* _DATA_
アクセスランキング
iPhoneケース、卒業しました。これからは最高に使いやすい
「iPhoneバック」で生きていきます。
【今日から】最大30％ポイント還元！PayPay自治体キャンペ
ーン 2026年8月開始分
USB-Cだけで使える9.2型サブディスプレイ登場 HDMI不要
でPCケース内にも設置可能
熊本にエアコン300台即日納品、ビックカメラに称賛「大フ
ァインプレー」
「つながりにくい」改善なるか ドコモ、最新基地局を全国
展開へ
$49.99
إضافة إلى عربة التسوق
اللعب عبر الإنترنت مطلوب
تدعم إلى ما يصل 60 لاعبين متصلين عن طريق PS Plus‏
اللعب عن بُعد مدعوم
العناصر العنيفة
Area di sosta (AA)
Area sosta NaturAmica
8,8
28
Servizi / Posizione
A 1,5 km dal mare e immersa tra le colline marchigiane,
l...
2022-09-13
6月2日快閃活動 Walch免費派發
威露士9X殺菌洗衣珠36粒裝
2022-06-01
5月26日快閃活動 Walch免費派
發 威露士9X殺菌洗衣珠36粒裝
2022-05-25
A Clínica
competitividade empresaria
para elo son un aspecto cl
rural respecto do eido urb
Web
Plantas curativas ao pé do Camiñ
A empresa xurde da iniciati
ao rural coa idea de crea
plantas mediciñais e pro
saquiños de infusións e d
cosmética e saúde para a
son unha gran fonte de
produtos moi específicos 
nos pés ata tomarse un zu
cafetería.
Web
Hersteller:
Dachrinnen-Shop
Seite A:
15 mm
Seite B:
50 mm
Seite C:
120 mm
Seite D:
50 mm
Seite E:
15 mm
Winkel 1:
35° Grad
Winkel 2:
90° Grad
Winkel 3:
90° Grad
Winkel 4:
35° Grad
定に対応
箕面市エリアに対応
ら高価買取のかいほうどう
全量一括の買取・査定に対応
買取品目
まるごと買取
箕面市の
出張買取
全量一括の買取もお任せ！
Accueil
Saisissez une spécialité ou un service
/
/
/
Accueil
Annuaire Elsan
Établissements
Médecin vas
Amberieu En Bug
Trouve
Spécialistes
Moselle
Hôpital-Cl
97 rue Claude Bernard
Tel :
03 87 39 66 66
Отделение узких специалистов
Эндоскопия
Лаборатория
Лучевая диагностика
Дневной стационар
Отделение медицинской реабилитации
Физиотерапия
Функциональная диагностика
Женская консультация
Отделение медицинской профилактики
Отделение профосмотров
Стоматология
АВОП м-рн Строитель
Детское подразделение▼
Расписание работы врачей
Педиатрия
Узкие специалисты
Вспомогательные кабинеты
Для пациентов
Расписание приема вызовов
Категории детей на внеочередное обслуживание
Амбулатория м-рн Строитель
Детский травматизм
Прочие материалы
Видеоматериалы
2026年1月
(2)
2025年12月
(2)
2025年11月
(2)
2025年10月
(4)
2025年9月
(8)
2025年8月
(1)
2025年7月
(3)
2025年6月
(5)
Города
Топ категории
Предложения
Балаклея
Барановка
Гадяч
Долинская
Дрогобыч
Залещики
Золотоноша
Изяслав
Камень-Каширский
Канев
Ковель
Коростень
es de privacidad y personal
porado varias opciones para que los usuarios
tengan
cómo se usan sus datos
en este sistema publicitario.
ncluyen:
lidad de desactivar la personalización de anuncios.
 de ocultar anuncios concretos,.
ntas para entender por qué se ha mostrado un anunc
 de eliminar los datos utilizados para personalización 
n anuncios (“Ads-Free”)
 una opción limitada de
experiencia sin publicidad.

* _EXERCISE_
All entries above need to be copied verbatim.

* _EXERCISE RESPONSE_
アクセスランキング
iPhoneケース、卒業しました。これからは最高に使いやすい
「iPhoneバック」で生きていきます。
【今日から】最大30％ポイント還元！PayPay自治体キャンペ
ーン 2026年8月開始分
USB-Cだけで使える9.2型サブディスプレイ登場 HDMI不要
でPCケース内にも設置可能
熊本にエアコン300台即日納品、ビックカメラに称賛「大フ
ァインプレー」
「つながりにくい」改善なるか ドコモ、最新基地局を全国
展開へ
$49.99
إضافة إلى عربة التسوق
اللعب عبر الإنترنت مطلوب
تدعم إلى ما يصل 60 لاعبين متصلين عن طريق PS Plus‏
اللعب عن بُعد مدعوم
العناصر العنيفة
Area di sosta (AA)
Area sosta NaturAmica
8,8
28
Servizi / Posizione
A 1,5 km dal mare e immersa tra le colline marchigiane,
l...
2022-09-13
6月2日快閃活動 Walch免費派發
威露士9X殺菌洗衣珠36粒裝
2022-06-01
5月26日快閃活動 Walch免費派
發 威露士9X殺菌洗衣珠36粒裝
2022-05-25
A Clínica
competitividade empresaria
para elo son un aspecto cl
rural respecto do eido urb
Web
Plantas curativas ao pé do Camiñ
A empresa xurde da iniciati
ao rural coa idea de crea
plantas mediciñais e pro
saquiños de infusións e d
cosmética e saúde para a
son unha gran fonte de
produtos moi específicos 
nos pés ata tomarse un zu
cafetería.
Web
Hersteller:
Dachrinnen-Shop
Seite A:
15 mm
Seite B:
50 mm
Seite C:
120 mm
Seite D:
50 mm
Seite E:
15 mm
Winkel 1:
35° Grad
Winkel 2:
90° Grad
Winkel 3:
90° Grad
Winkel 4:
35° Grad
定に対応
箕面市エリアに対応
ら高価買取のかいほうどう
全量一括の買取・査定に対応
買取品目
まるごと買取
箕面市の
出張買取
全量一括の買取もお任せ！
Accueil
Saisissez une spécialité ou un service
/
/
/
Accueil
Annuaire Elsan
Établissements
Médecin vas
Amberieu En Bug
Trouve
Spécialistes
Moselle
Hôpital-Cl
97 rue Claude Bernard
Tel :
03 87 39 66 66
Отделение узких специалистов
Эндоскопия
Лаборатория
Лучевая диагностика
Дневной стационар
Отделение медицинской реабилитации
Физиотерапия
Функциональная диагностика
Женская консультация
Отделение медицинской профилактики
Отделение профосмотров
Стоматология
АВОП м-рн Строитель
Детское подразделение▼
Расписание работы врачей
Педиатрия
Узкие специалисты
Вспомогательные кабинеты
Для пациентов
Расписание приема вызовов
Категории детей на внеочередное обслуживание
Амбулатория м-рн Строитель
Детский травматизм
Прочие материалы
Видеоматериалы
2026年1月
(2)
2025年12月
(2)
2025年11月
(2)
2025年10月
(4)
2025年9月
(8)
2025年8月
(1)
2025年7月
(3)
2025年6月
(5)
Города
Топ категории
Предложения
Балаклея
Барановка
Гадяч
Долинская
Дрогобыч
Залещики
Золотоноша
Изяслав
Камень-Каширский
Канев
Ковель
Коростень
es de privacidad y personal
porado varias opciones para que los usuarios
tengan
cómo se usan sus datos
en este sistema publicitario.
ncluyen:
lidad de desactivar la personalización de anuncios.
 de ocultar anuncios concretos,.
ntas para entender por qué se ha mostrado un anunc
 de eliminar los datos utilizados para personalización 
n anuncios (“Ads-Free”)
 una opción limitada de
experiencia sin publicidad.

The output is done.